Dan menurut saya, tidak ada yang harus di perbaiki dari nilai persatuan dan kesatuan hanya saya yang perlu di perbaiki dalam hal ini adalah sikap masyarakat Indonesia yang terlalu individualisme satu sama lainnya. Mungkin kita bisa meningkatkan lagi kepedulian terhadap satu sama lainnya agar tidak terjadinya perpecahan.
nama: salwa ananda azril
NPM: 2256031020
Kelas: Paralel (man B)


Identitas adalah representasi diri seseorang atau masyarakat melihat dirinya sendiri dan bagaimana orang lain melihat mereka sebagai sebuah entitas sosial-budaya. Dengan demikian, identitas adalah produk kebudayaan yang berlangsung demikian kompleks.
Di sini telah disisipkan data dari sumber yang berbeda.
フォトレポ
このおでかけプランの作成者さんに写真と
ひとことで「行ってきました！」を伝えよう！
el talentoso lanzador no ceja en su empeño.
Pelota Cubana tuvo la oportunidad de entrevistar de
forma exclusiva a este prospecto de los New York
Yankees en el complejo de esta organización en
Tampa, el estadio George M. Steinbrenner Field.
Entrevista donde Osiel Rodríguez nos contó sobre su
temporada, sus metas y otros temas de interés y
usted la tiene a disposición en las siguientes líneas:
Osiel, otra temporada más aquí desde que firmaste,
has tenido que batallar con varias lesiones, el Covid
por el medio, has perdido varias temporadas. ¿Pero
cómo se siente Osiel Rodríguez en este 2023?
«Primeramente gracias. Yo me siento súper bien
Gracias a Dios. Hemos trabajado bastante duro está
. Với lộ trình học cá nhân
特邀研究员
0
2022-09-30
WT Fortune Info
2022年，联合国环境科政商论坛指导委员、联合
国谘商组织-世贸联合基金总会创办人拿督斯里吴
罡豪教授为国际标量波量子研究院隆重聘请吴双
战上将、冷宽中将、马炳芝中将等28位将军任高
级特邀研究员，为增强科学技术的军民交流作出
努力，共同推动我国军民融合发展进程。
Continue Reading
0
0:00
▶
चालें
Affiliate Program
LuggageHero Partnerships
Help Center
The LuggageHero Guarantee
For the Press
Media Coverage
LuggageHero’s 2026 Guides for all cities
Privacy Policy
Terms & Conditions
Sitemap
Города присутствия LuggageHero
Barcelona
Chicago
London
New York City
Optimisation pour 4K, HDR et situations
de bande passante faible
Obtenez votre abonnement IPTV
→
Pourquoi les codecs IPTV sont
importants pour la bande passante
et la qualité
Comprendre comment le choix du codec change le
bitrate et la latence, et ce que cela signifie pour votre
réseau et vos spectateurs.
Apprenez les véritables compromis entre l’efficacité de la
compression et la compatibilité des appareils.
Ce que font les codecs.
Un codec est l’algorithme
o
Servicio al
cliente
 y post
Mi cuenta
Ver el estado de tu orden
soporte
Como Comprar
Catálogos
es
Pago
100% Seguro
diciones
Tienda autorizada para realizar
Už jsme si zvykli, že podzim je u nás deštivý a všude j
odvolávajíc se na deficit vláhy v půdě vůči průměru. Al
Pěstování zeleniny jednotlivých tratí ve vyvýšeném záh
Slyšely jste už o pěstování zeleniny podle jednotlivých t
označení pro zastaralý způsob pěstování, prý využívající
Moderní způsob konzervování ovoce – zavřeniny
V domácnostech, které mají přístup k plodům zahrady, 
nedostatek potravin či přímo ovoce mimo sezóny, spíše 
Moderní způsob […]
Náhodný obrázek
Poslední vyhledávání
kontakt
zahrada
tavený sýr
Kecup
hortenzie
Identitas dilihat dari aspek waktu bukanlah suatu wujud yang sudah ada sejak semula dan tetap bertahan dalam suatu esensi yang abadi. Sedangkan dilihat dari aspek ruang juga bukan hanya satu atau tunggal, tetapi terdiri dari berbagai lapisan identitas. dasar dari keyakinan adanya integrasi nasional yang mampu memelihara dan mengembangkan harga diri bangsa, harkat dan martabat bangsa sebagai upaya melepaskan bangsa dari subordinasi (ketergantungan, ketertundudukan, keterhinaan) terhadap bangsa asing. Integrasi nasional juga terjadi akibat terbentuknya kelompok-kelompok yang dipersatukan oleh suatu isu bersama, baik yang bersifat ideologis, ekonomis, maupun sosial.